### WHAT NEEDS TO BE DONE
Print the whole listing exactly.

### DATA PROVIDED

****

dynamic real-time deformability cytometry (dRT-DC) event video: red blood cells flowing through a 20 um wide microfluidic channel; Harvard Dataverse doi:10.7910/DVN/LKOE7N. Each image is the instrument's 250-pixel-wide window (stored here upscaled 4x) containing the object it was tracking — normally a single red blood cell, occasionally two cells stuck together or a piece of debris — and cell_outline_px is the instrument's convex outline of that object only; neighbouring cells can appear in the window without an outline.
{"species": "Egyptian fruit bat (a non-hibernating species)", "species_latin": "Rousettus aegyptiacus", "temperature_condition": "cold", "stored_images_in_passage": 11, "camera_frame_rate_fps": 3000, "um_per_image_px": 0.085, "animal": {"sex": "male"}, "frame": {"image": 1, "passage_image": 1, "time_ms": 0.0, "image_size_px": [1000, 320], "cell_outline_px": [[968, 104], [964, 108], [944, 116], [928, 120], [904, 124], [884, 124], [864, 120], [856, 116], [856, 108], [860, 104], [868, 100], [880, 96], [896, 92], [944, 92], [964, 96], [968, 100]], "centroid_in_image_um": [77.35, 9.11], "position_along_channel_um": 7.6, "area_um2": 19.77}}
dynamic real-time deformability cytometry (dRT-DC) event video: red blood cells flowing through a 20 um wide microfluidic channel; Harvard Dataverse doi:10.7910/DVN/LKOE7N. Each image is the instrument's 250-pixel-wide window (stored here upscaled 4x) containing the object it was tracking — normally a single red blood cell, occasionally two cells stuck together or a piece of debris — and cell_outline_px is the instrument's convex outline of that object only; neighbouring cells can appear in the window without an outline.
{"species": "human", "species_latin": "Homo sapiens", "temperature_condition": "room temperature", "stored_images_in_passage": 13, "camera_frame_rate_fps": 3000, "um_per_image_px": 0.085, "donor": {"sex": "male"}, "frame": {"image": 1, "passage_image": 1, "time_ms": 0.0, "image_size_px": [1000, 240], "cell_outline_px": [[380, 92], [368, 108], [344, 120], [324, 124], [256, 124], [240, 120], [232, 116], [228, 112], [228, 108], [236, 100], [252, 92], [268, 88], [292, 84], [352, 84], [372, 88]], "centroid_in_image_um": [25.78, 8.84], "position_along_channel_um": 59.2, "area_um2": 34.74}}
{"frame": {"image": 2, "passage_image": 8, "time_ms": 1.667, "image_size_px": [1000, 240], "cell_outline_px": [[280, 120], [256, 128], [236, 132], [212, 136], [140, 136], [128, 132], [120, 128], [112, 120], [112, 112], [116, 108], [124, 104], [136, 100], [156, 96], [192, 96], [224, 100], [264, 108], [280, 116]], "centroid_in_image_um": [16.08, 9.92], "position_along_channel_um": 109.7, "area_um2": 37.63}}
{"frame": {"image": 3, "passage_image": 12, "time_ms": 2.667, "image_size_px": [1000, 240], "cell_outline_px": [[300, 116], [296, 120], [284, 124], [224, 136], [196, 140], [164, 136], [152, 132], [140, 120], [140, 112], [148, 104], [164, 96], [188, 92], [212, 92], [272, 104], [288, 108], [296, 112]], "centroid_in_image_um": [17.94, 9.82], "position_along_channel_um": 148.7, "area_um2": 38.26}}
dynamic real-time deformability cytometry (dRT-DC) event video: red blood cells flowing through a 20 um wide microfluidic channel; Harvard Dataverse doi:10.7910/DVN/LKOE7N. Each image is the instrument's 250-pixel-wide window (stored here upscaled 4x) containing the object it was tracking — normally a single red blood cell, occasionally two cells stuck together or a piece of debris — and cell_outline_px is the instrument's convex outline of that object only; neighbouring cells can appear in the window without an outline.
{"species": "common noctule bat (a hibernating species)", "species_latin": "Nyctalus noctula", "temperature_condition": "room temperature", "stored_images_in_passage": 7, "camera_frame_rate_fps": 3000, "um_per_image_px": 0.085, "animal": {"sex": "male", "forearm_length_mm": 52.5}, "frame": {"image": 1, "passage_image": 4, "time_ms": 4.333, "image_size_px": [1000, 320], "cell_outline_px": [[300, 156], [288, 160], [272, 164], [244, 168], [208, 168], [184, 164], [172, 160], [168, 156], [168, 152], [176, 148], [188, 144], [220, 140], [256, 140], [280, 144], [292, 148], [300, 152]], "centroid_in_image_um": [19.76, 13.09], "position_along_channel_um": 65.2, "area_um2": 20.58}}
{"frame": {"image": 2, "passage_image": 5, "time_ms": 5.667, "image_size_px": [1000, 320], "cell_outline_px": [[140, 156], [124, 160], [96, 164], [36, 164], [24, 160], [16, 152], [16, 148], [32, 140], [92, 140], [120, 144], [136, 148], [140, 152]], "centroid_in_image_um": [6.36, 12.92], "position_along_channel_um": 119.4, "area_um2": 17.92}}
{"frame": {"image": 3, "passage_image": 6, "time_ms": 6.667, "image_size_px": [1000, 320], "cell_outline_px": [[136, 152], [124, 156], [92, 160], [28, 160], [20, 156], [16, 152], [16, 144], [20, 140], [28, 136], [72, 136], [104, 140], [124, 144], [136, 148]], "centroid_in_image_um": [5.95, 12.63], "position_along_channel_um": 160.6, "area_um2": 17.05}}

****

### SOLUTION TO THE EXERCISE
dynamic real-time deformability cytometry (dRT-DC) event video: red blood cells flowing through a 20 um wide microfluidic channel; Harvard Dataverse doi:10.7910/DVN/LKOE7N. Each image is the instrument's 250-pixel-wide window (stored here upscaled 4x) containing the object it was tracking — normally a single red blood cell, occasionally two cells stuck together or a piece of debris — and cell_outline_px is the instrument's convex outline of that object only; neighbouring cells can appear in the window without an outline.
{"species": "Egyptian fruit bat (a non-hibernating species)", "species_latin": "Rousettus aegyptiacus", "temperature_condition": "cold", "stored_images_in_passage": 11, "camera_frame_rate_fps": 3000, "um_per_image_px": 0.085, "animal": {"sex": "male"}, "frame": {"image": 1, "passage_image": 1, "time_ms": 0.0, "image_size_px": [1000, 320], "cell_outline_px": [[968, 104], [964, 108], [944, 116], [928, 120], [904, 124], [884, 124], [864, 120], [856, 116], [856, 108], [860, 104], [868, 100], [880, 96], [896, 92], [944, 92], [964, 96], [968, 100]], "centroid_in_image_um": [77.35, 9.11], "position_along_channel_um": 7.6, "area_um2": 19.77}}
dynamic real-time deformability cytometry (dRT-DC) event video: red blood cells flowing through a 20 um wide microfluidic channel; Harvard Dataverse doi:10.7910/DVN/LKOE7N. Each image is the instrument's 250-pixel-wide window (stored here upscaled 4x) containing the object it was tracking — normally a single red blood cell, occasionally two cells stuck together or a piece of debris — and cell_outline_px is the instrument's convex outline of that object only; neighbouring cells can appear in the window without an outline.
{"species": "human", "species_latin": "Homo sapiens", "temperature_condition": "room temperature", "stored_images_in_passage": 13, "camera_frame_rate_fps": 3000, "um_per_image_px": 0.085, "donor": {"sex": "male"}, "frame": {"image": 1, "passage_image": 1, "time_ms": 0.0, "image_size_px": [1000, 240], "cell_outline_px": [[380, 92], [368, 108], [344, 120], [324, 124], [256, 124], [240, 120], [232, 116], [228, 112], [228, 108], [236, 100], [252, 92], [268, 88], [292, 84], [352, 84], [372, 88]], "centroid_in_image_um": [25.78, 8.84], "position_along_channel_um": 59.2, "area_um2": 34.74}}
{"frame": {"image": 2, "passage_image": 8, "time_ms": 1.667, "image_size_px": [1000, 240], "cell_outline_px": [[280, 120], [256, 128], [236, 132], [212, 136], [140, 136], [128, 132], [120, 128], [112, 120], [112, 112], [116, 108], [124, 104], [136, 100], [156, 96], [192, 96], [224, 100], [264, 108], [280, 116]], "centroid_in_image_um": [16.08, 9.92], "position_along_channel_um": 109.7, "area_um2": 37.63}}
{"frame": {"image": 3, "passage_image": 12, "time_ms": 2.667, "image_size_px": [1000, 240], "cell_outline_px": [[300, 116], [296, 120], [284, 124], [224, 136], [196, 140], [164, 136], [152, 132], [140, 120], [140, 112], [148, 104], [164, 96], [188, 92], [212, 92], [272, 104], [288, 108], [296, 112]], "centroid_in_image_um": [17.94, 9.82], "position_along_channel_um": 148.7, "area_um2": 38.26}}
dynamic real-time deformability cytometry (dRT-DC) event video: red blood cells flowing through a 20 um wide microfluidic channel; Harvard Dataverse doi:10.7910/DVN/LKOE7N. Each image is the instrument's 250-pixel-wide window (stored here upscaled 4x) containing the object it was tracking — normally a single red blood cell, occasionally two cells stuck together or a piece of debris — and cell_outline_px is the instrument's convex outline of that object only; neighbouring cells can appear in the window without an outline.
{"species": "common noctule bat (a hibernating species)", "species_latin": "Nyctalus noctula", "temperature_condition": "room temperature", "stored_images_in_passage": 7, "camera_frame_rate_fps": 3000, "um_per_image_px": 0.085, "animal": {"sex": "male", "forearm_length_mm": 52.5}, "frame": {"image": 1, "passage_image": 4, "time_ms": 4.333, "image_size_px": [1000, 320], "cell_outline_px": [[300, 156], [288, 160], [272, 164], [244, 168], [208, 168], [184, 164], [172, 160], [168, 156], [168, 152], [176, 148], [188, 144], [220, 140], [256, 140], [280, 144], [292, 148], [300, 152]], "centroid_in_image_um": [19.76, 13.09], "position_along_channel_um": 65.2, "area_um2": 20.58}}
{"frame": {"image": 2, "passage_image": 5, "time_ms": 5.667, "image_size_px": [1000, 320], "cell_outline_px": [[140, 156], [124, 160], [96, 164], [36, 164], [24, 160], [16, 152], [16, 148], [32, 140], [92, 140], [120, 144], [136, 148], [140, 152]], "centroid_in_image_um": [6.36, 12.92], "position_along_channel_um": 119.4, "area_um2": 17.92}}
{"frame": {"image": 3, "passage_image": 6, "time_ms": 6.667, "image_size_px": [1000, 320], "cell_outline_px": [[136, 152], [124, 156], [92, 160], [28, 160], [20, 156], [16, 152], [16, 144], [20, 140], [28, 136], [72, 136], [104, 140], [124, 144], [136, 148]], "centroid_in_image_um": [5.95, 12.63], "position_along_channel_um": 160.6, "area_um2": 17.05}}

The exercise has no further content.